The Pac-12 had a noble purpose last year for forging a first-of-its-kind scheduling agreement with the SWAC. The idea, according to Pac-12 Deputy Commissioner Jamie Zaninovich, was to “educate and raise awareness for social justice and anti-racism initiatives, and motivate the current and next generation of community leaders to affect positive change.”
And yet while those are worthwhile goals, the series with the SWAC has the potential to hurt the Pac-12 each year in terms of NCAA bids. Sending three teams a year to play true road games at SWAC gyms is all risk, zero reward. There’s a reason power-conference teams don’t schedule those types of road games against lower-tier foes. Now Arizona State and Colorado have to overcome probable Quadrant 4 losses on their resumes.

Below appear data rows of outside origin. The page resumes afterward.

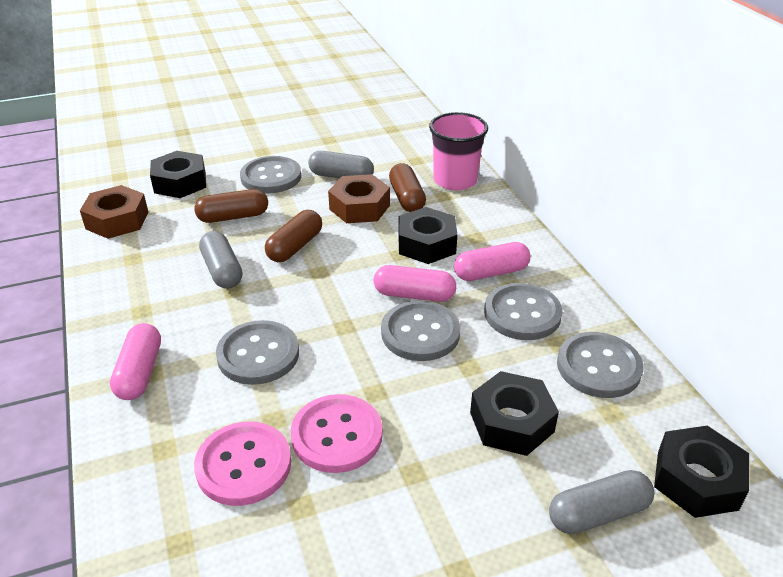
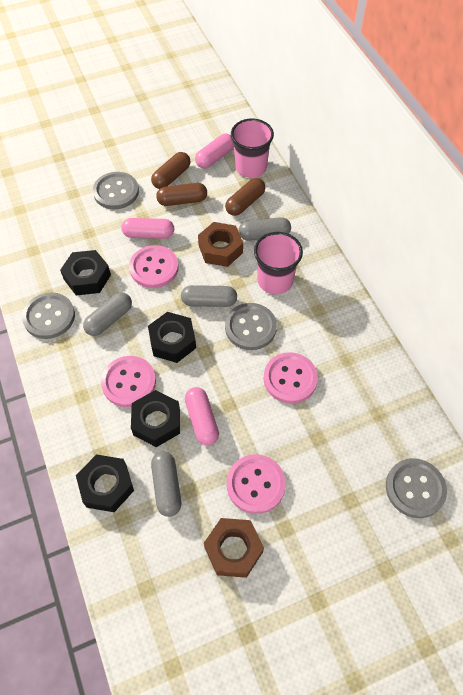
grey button: [216,320,299,385] [240,156,301,194] [381,300,460,361] [484,283,563,340] [557,332,643,398] = 5 -> [22,292,75,339] [93,172,139,209] [225,303,277,350] [386,458,447,518] = 4
grey capsule: [199,231,242,289] [308,151,374,178] [549,470,654,534] = 3 -> [83,292,132,336] [151,451,181,517] [181,285,237,307] [239,217,291,241] = 4
pink button: [194,422,291,506] [291,394,382,473] = 2 -> [101,356,156,407] [129,245,179,288] [227,454,286,514] [263,352,318,404] = 4
pink cup: [429,112,488,190] = 1 -> [231,119,274,178] [254,232,303,294] = 2

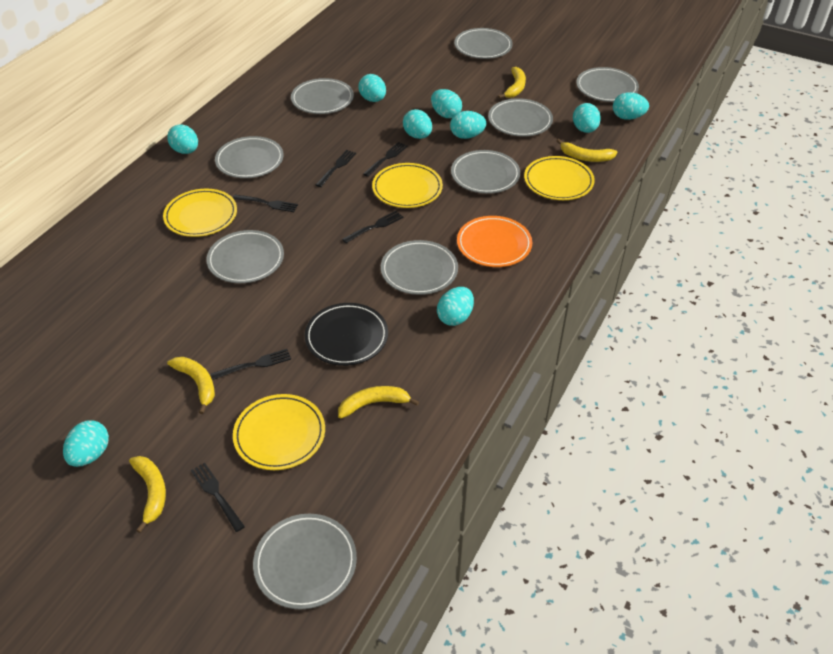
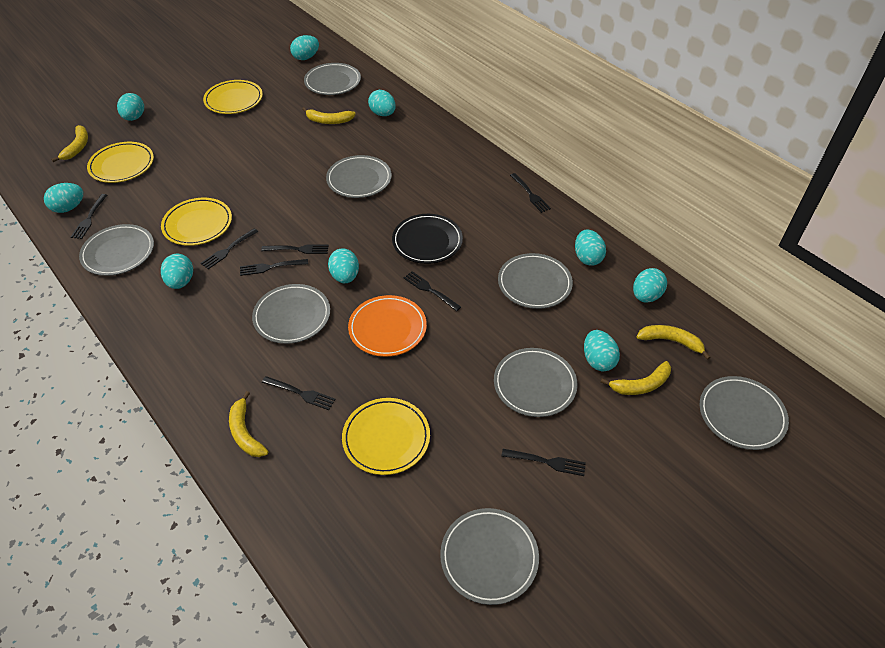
black fork: [191,463,245,532] [211,349,291,380] [233,195,298,212] [316,150,356,187] [342,211,403,243] [363,142,408,177] = 6 -> [71,194,107,239] [201,228,258,269] [240,259,308,276] [261,245,329,254] [262,376,335,410] [404,271,461,311] [502,449,586,476] [510,173,551,213] = 8
grey plate: [206,230,284,283] [215,136,284,178] [253,514,357,610] [291,78,354,114] [381,240,458,295] [451,150,520,194] [454,28,513,59] [488,98,553,137] [576,67,639,102] = 9 -> [79,224,154,276] [252,284,330,344] [304,63,361,95] [326,155,392,198] [440,508,539,605] [494,348,578,417] [498,253,573,309] [700,376,789,450] = 8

The opening week of the season only solidified that this is the year of the big man in college basketball. The type of traditional big men who the NBA has soured on demonstrated their worth at the college level.
The headliner was Drew Timme, whose 22 points and 13 rebounds helped rescue cold-shooting Gonzaga from a double-digit, second-half deficit against Michigan State on the deck of the USS Abraham Lincoln on Friday. In less high-profile games, Florida’s Colin Castleton erupted for 33 points against Kennesaw on Friday and North Carolina’s Armando Bacot tallied all but one of his 28 points after halftime in a come-from-behind win against College of Charleston. Purdue’s Zach Edey, Michigan’s Hunter Dickinson and Indiana’s Trayce Jackson-Davis are also off to strong starts.
Kansas State fans who managed to find the Pac-12 Network on their TVs on Friday night surely got a chuckle over the channel’s attempts to identify the Wildcats’ first-year head coach.
Congrats to head coach Jerome Yang on the first win as a head coach! 😂😂😂
— Harry Dirks 🌾 (@Hurry_Durks) November 12, 2022
1. His name is Jerome Tang, not Jerome Yang.
2. The man pictured above is actually Kansas State director of basketball strategies Kevin Sutton.